Now we have John Boehner, elected House speaker thanks to the Tea Party wave of 2010, shutting down the government over Obamacare. Boehner has the power to open the government by bringing a clean continuing resolution to the floor and allowing it to pass with the help of Nancy Pelosi and the Democrats. Should we expect such courage?  In one of his first major media appearances after becoming speaker, he refused to rebuke the birthers in his caucus. “It’s not up to me to tell them what to think,” he told NBC’s Brian Williams.
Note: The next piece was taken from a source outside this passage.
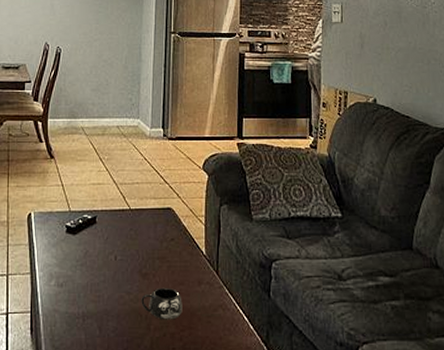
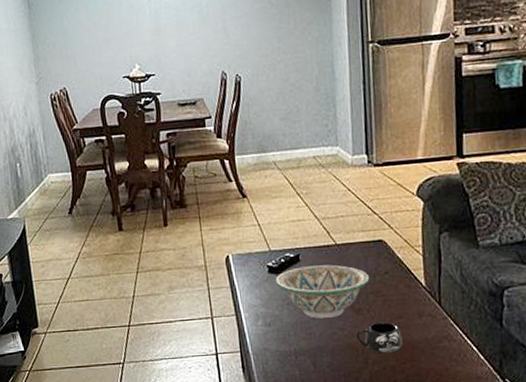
decorative bowl: none [72,228,158,281] -> present [275,264,370,318]

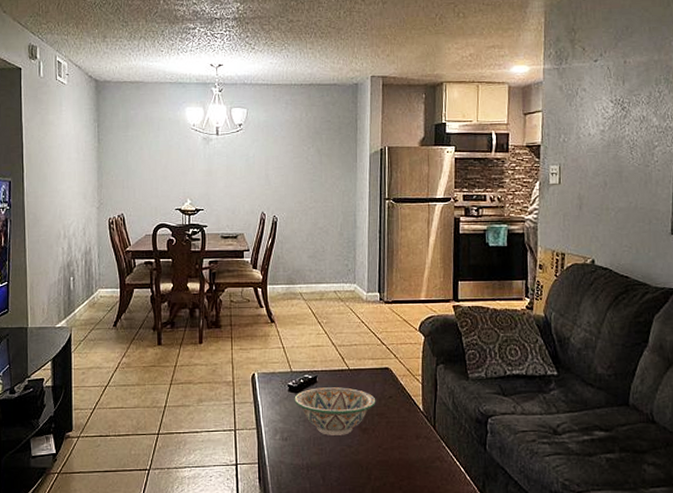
mug: present [356,321,403,354] -> none [362,441,401,471]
Now he’s kowtowing to the roughly 30 House Republicans from bright red districts that also happen to be almost exclusively white, in a country that is more than one-third nonwhite. They want to shut down the government to torpedo Obamacare, the signature program of our first black president. Obviously, though he’s the leader, Boehner believes it’s not up to him to tell the GOP suicide caucus what to think. Although the speaker told reporters after Obama’s reelection that Obamacare was the law of the land, and that a government shutdown would be bad for the country, he changed his tune when confronted with an insurrection, and the de facto House speaker who happens to be a senator, Ted Cruz. (Cruz’s father, by the way, just joined the ranks of those who seem to believe Obama is a Muslim, telling a Colorado woman who made that claim: “[Sen. John] McCain couldn't say that because it wasn't politically correct. It is time we stop being politically correct!"

In the end, it’s all about Obama. I keep waiting for John Boehner to have his “Take this job and shove it” moment, since he’s not the House leader, he’s being led by Ted Cruz and the House suicide caucus. But I’ve been waiting a long time for Republicans to do the right thing and repudiate their party’s lunatic fringe, particularly its racist fringe. I assume I’ll be waiting a while longer.